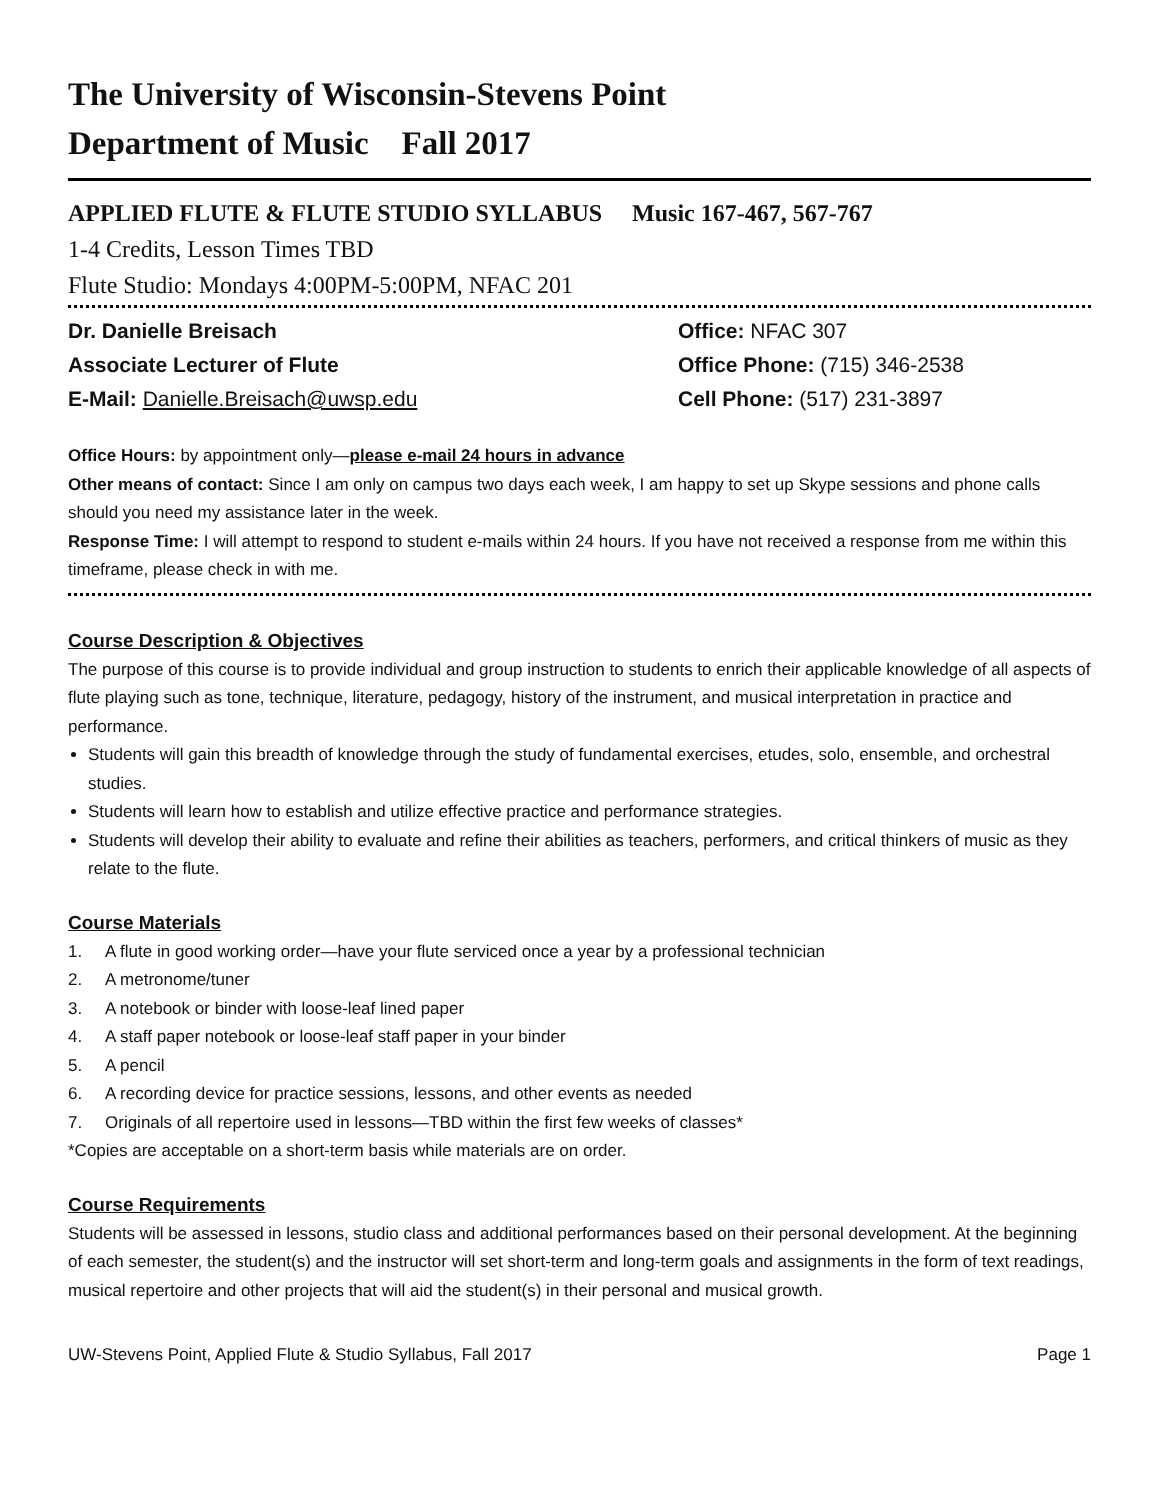The University of Wisconsin-Stevens Point
Department of Music Fall 2017
APPLIED FLUTE & FLUTE STUDIO SYLLABUS Music 167-467, 567-767
1-4 Credits, Lesson Times TBD
Flute Studio: Mondays 4:00PM-5:00PM, NFAC 201
Dr. Danielle Breisach
Associate Lecturer of Flute
E-Mail: Danielle.Breisach@uwsp.edu
Office: NFAC 307
Office Phone: (715) 346-2538
Cell Phone: (517) 231-3897
Office Hours: by appointment only—please e-mail 24 hours in advance
Other means of contact: Since I am only on campus two days each week, I am happy to set up Skype sessions and phone calls should you need my assistance later in the week.
Response Time: I will attempt to respond to student e-mails within 24 hours. If you have not received a response from me within this timeframe, please check in with me.
Course Description & Objectives
The purpose of this course is to provide individual and group instruction to students to enrich their applicable knowledge of all aspects of flute playing such as tone, technique, literature, pedagogy, history of the instrument, and musical interpretation in practice and performance.
Students will gain this breadth of knowledge through the study of fundamental exercises, etudes, solo, ensemble, and orchestral studies.
Students will learn how to establish and utilize effective practice and performance strategies.
Students will develop their ability to evaluate and refine their abilities as teachers, performers, and critical thinkers of music as they relate to the flute.
Course Materials
1. A flute in good working order—have your flute serviced once a year by a professional technician
2. A metronome/tuner
3. A notebook or binder with loose-leaf lined paper
4. A staff paper notebook or loose-leaf staff paper in your binder
5. A pencil
6. A recording device for practice sessions, lessons, and other events as needed
7. Originals of all repertoire used in lessons—TBD within the first few weeks of classes*
*Copies are acceptable on a short-term basis while materials are on order.
Course Requirements
Students will be assessed in lessons, studio class and additional performances based on their personal development. At the beginning of each semester, the student(s) and the instructor will set short-term and long-term goals and assignments in the form of text readings, musical repertoire and other projects that will aid the student(s) in their personal and musical growth.
UW-Stevens Point, Applied Flute & Studio Syllabus, Fall 2017 Page 1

□ □ □ □

WHAT TO DO:
Repeat the listing word for word, omitting the pictures.

RESPONSE AREA:
The University of Wisconsin-Stevens Point
Department of Music Fall 2017
APPLIED FLUTE & FLUTE STUDIO SYLLABUS Music 167-467, 567-767
1-4 Credits, Lesson Times TBD
Flute Studio: Mondays 4:00PM-5:00PM, NFAC 201
Dr. Danielle Breisach
Associate Lecturer of Flute
E-Mail: Danielle.Breisach@uwsp.edu
Office: NFAC 307
Office Phone: (715) 346-2538
Cell Phone: (517) 231-3897
Office Hours: by appointment only—please e-mail 24 hours in advance
Other means of contact: Since I am only on campus two days each week, I am happy to set up Skype sessions and phone calls should you need my assistance later in the week.
Response Time: I will attempt to respond to student e-mails within 24 hours. If you have not received a response from me within this timeframe, please check in with me.
Course Description & Objectives
The purpose of this course is to provide individual and group instruction to students to enrich their applicable knowledge of all aspects of flute playing such as tone, technique, literature, pedagogy, history of the instrument, and musical interpretation in practice and performance.
Students will gain this breadth of knowledge through the study of fundamental exercises, etudes, solo, ensemble, and orchestral studies.
Students will learn how to establish and utilize effective practice and performance strategies.
Students will develop their ability to evaluate and refine their abilities as teachers, performers, and critical thinkers of music as they relate to the flute.
Course Materials
1. A flute in good working order—have your flute serviced once a year by a professional technician
2. A metronome/tuner
3. A notebook or binder with loose-leaf lined paper
4. A staff paper notebook or loose-leaf staff paper in your binder
5. A pencil
6. A recording device for practice sessions, lessons, and other events as needed
7. Originals of all repertoire used in lessons—TBD within the first few weeks of classes*
*Copies are acceptable on a short-term basis while materials are on order.
Course Requirements
Students will be assessed in lessons, studio class and additional performances based on their personal development. At the beginning of each semester, the student(s) and the instructor will set short-term and long-term goals and assignments in the form of text readings, musical repertoire and other projects that will aid the student(s) in their personal and musical growth.
UW-Stevens Point, Applied Flute & Studio Syllabus, Fall 2017 Page 1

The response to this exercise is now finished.